-- Your objective --
Pull out each line of the data that includes the word "elbow".

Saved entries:
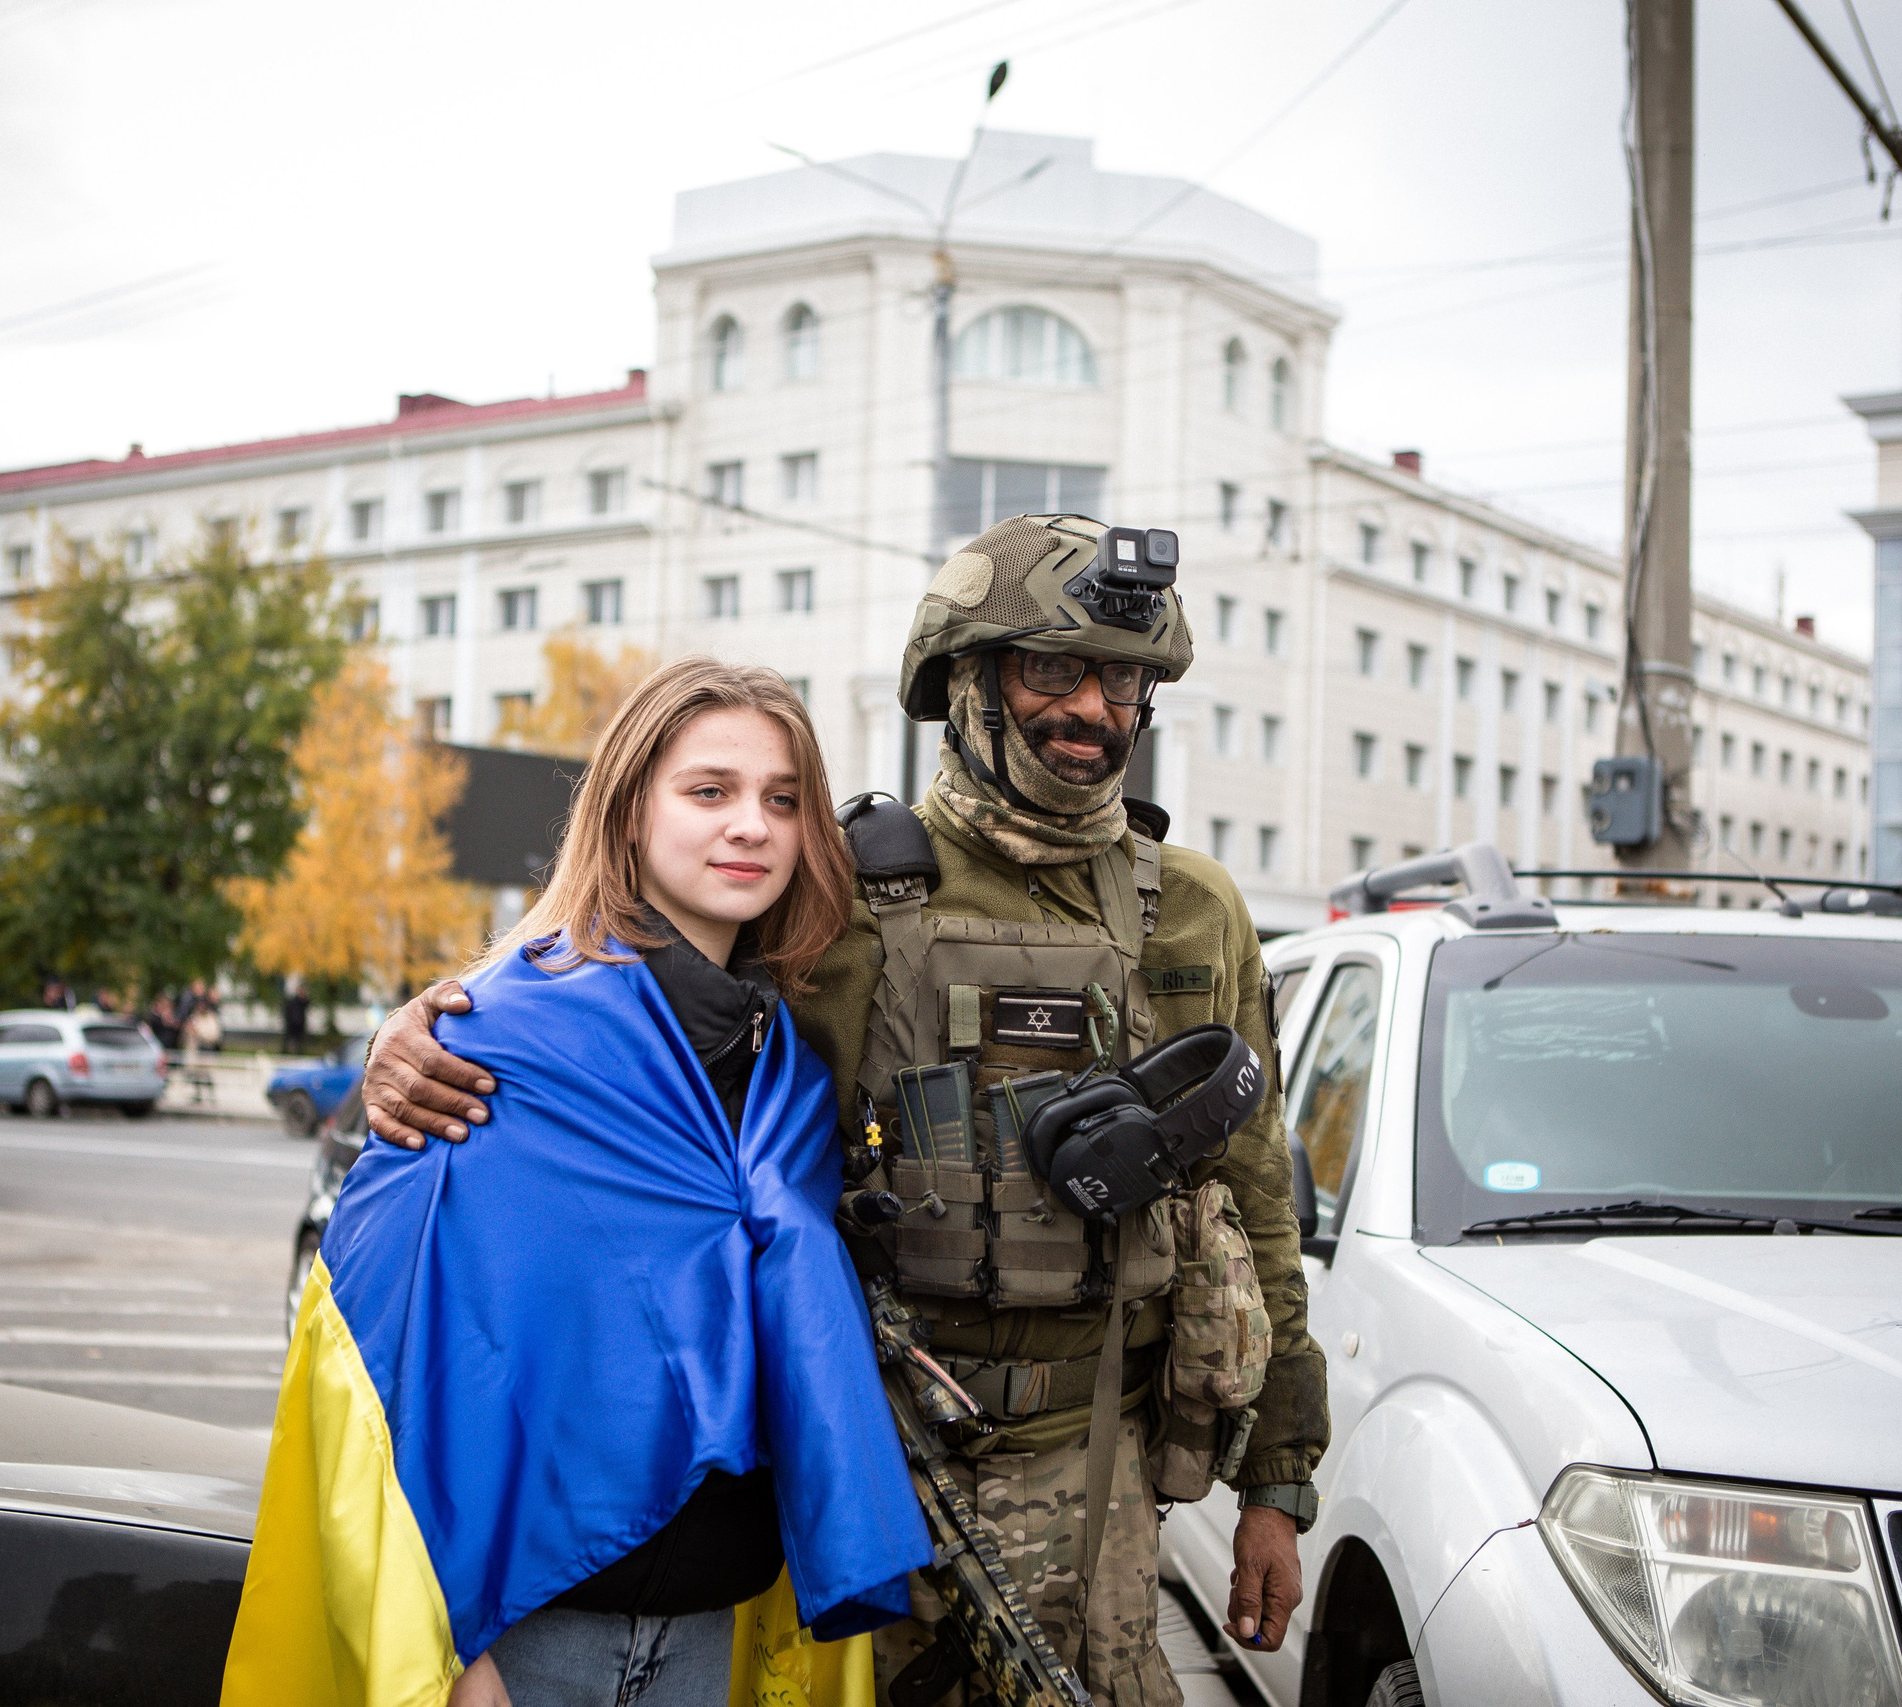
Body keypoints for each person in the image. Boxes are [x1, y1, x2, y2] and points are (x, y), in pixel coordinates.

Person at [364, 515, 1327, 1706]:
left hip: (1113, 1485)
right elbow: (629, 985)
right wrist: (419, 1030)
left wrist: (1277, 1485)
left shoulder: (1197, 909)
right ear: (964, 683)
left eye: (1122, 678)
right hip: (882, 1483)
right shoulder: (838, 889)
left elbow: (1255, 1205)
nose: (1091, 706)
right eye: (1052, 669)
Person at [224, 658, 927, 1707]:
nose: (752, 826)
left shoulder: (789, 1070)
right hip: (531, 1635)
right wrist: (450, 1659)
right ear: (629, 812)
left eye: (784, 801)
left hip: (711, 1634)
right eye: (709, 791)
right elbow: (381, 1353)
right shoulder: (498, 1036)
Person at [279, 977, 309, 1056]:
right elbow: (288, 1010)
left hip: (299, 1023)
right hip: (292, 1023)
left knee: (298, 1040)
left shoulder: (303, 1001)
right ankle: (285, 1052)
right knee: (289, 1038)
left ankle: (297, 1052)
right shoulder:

-- Task solution --
right elbow: (629, 985)
left elbow: (1255, 1205)
right elbow: (381, 1353)
right elbow: (288, 1010)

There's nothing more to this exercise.